(Element location listings)
====================

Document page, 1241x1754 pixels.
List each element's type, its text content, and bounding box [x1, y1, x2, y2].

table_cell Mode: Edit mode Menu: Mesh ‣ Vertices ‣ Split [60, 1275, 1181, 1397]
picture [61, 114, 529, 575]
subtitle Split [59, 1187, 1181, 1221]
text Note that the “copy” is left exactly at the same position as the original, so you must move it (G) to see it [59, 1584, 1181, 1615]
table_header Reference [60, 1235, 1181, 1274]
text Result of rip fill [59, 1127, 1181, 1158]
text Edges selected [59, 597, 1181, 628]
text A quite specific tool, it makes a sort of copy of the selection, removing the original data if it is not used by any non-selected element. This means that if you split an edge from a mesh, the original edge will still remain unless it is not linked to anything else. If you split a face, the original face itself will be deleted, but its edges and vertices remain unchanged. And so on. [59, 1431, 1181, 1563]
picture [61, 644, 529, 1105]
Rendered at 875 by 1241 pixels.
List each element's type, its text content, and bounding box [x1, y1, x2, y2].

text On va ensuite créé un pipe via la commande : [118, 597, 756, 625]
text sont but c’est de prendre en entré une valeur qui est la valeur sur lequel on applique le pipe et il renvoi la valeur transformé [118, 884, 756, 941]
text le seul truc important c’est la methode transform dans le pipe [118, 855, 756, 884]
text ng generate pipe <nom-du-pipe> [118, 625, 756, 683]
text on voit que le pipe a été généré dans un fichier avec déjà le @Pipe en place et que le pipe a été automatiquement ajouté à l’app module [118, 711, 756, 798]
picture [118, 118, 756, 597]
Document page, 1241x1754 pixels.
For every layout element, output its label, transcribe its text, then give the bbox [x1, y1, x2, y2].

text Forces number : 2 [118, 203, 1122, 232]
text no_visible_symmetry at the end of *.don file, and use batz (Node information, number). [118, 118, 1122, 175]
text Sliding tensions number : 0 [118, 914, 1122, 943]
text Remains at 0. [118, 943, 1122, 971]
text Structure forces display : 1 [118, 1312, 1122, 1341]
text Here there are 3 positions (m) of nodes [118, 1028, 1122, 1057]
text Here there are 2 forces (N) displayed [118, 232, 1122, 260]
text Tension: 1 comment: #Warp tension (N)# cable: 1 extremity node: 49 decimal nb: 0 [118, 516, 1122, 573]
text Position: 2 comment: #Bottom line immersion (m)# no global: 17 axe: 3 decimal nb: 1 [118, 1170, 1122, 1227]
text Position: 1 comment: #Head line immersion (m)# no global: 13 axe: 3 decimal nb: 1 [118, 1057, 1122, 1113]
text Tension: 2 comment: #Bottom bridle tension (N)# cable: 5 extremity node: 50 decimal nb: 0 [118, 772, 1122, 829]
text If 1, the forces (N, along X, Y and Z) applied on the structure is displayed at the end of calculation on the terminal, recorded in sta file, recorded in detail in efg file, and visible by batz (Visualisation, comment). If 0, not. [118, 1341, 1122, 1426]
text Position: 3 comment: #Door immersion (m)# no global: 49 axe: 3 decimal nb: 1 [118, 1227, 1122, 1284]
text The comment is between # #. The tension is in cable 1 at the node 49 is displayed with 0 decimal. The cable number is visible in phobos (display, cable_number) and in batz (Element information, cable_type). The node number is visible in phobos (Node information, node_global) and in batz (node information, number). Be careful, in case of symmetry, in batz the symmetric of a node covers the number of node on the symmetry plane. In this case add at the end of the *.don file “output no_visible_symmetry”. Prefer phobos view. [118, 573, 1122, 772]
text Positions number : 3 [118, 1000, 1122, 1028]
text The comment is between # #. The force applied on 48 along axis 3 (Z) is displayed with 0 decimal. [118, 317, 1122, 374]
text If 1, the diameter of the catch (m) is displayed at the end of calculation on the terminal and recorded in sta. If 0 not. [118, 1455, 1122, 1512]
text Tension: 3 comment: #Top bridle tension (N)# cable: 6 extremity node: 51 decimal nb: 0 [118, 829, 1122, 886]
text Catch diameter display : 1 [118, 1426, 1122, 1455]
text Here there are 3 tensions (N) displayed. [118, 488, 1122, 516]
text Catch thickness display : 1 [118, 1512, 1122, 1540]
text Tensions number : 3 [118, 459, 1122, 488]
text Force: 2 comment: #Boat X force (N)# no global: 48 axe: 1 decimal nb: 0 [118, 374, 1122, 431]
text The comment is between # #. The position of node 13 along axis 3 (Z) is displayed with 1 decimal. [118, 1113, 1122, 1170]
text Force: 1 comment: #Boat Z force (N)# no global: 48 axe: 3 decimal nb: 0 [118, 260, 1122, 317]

====================

▸ What you will do
Reproduce every line of all the entries above verbatim, without altering, adding or omitting anything.

▸ Answer for the task
Document page, 1241x1754 pixels.
List each element's type, its text content, and bounding box [x1, y1, x2, y2].

table_cell Mode: Edit mode Menu: Mesh ‣ Vertices ‣ Split [60, 1275, 1181, 1397]
picture [61, 114, 529, 575]
subtitle Split [59, 1187, 1181, 1221]
text Note that the “copy” is left exactly at the same position as the original, so you must move it (G) to see it [59, 1584, 1181, 1615]
table_header Reference [60, 1235, 1181, 1274]
text Result of rip fill [59, 1127, 1181, 1158]
text Edges selected [59, 597, 1181, 628]
text A quite specific tool, it makes a sort of copy of the selection, removing the original data if it is not used by any non-selected element. This means that if you split an edge from a mesh, the original edge will still remain unless it is not linked to anything else. If you split a face, the original face itself will be deleted, but its edges and vertices remain unchanged. And so on. [59, 1431, 1181, 1563]
picture [61, 644, 529, 1105]
Rendered at 875 by 1241 pixels.
List each element's type, its text content, and bounding box [x1, y1, x2, y2].

text On va ensuite créé un pipe via la commande : [118, 597, 756, 625]
text sont but c’est de prendre en entré une valeur qui est la valeur sur lequel on applique le pipe et il renvoi la valeur transformé [118, 884, 756, 941]
text le seul truc important c’est la methode transform dans le pipe [118, 855, 756, 884]
text ng generate pipe <nom-du-pipe> [118, 625, 756, 683]
text on voit que le pipe a été généré dans un fichier avec déjà le @Pipe en place et que le pipe a été automatiquement ajouté à l’app module [118, 711, 756, 798]
picture [118, 118, 756, 597]
Document page, 1241x1754 pixels.
For every layout element, output its label, transcribe its text, then give the bbox [x1, y1, x2, y2].

text Forces number : 2 [118, 203, 1122, 232]
text no_visible_symmetry at the end of *.don file, and use batz (Node information, number). [118, 118, 1122, 175]
text Sliding tensions number : 0 [118, 914, 1122, 943]
text Remains at 0. [118, 943, 1122, 971]
text Structure forces display : 1 [118, 1312, 1122, 1341]
text Here there are 3 positions (m) of nodes [118, 1028, 1122, 1057]
text Here there are 2 forces (N) displayed [118, 232, 1122, 260]
text Tension: 1 comment: #Warp tension (N)# cable: 1 extremity node: 49 decimal nb: 0 [118, 516, 1122, 573]
text Position: 2 comment: #Bottom line immersion (m)# no global: 17 axe: 3 decimal nb: 1 [118, 1170, 1122, 1227]
text Position: 1 comment: #Head line immersion (m)# no global: 13 axe: 3 decimal nb: 1 [118, 1057, 1122, 1113]
text Tension: 2 comment: #Bottom bridle tension (N)# cable: 5 extremity node: 50 decimal nb: 0 [118, 772, 1122, 829]
text If 1, the forces (N, along X, Y and Z) applied on the structure is displayed at the end of calculation on the terminal, recorded in sta file, recorded in detail in efg file, and visible by batz (Visualisation, comment). If 0, not. [118, 1341, 1122, 1426]
text Position: 3 comment: #Door immersion (m)# no global: 49 axe: 3 decimal nb: 1 [118, 1227, 1122, 1284]
text The comment is between # #. The tension is in cable 1 at the node 49 is displayed with 0 decimal. The cable number is visible in phobos (display, cable_number) and in batz (Element information, cable_type). The node number is visible in phobos (Node information, node_global) and in batz (node information, number). Be careful, in case of symmetry, in batz the symmetric of a node covers the number of node on the symmetry plane. In this case add at the end of the *.don file “output no_visible_symmetry”. Prefer phobos view. [118, 573, 1122, 772]
text Positions number : 3 [118, 1000, 1122, 1028]
text The comment is between # #. The force applied on 48 along axis 3 (Z) is displayed with 0 decimal. [118, 317, 1122, 374]
text If 1, the diameter of the catch (m) is displayed at the end of calculation on the terminal and recorded in sta. If 0 not. [118, 1455, 1122, 1512]
text Tension: 3 comment: #Top bridle tension (N)# cable: 6 extremity node: 51 decimal nb: 0 [118, 829, 1122, 886]
text Catch diameter display : 1 [118, 1426, 1122, 1455]
text Here there are 3 tensions (N) displayed. [118, 488, 1122, 516]
text Catch thickness display : 1 [118, 1512, 1122, 1540]
text Tensions number : 3 [118, 459, 1122, 488]
text Force: 2 comment: #Boat X force (N)# no global: 48 axe: 1 decimal nb: 0 [118, 374, 1122, 431]
text The comment is between # #. The position of node 13 along axis 3 (Z) is displayed with 1 decimal. [118, 1113, 1122, 1170]
text Force: 1 comment: #Boat Z force (N)# no global: 48 axe: 3 decimal nb: 0 [118, 260, 1122, 317]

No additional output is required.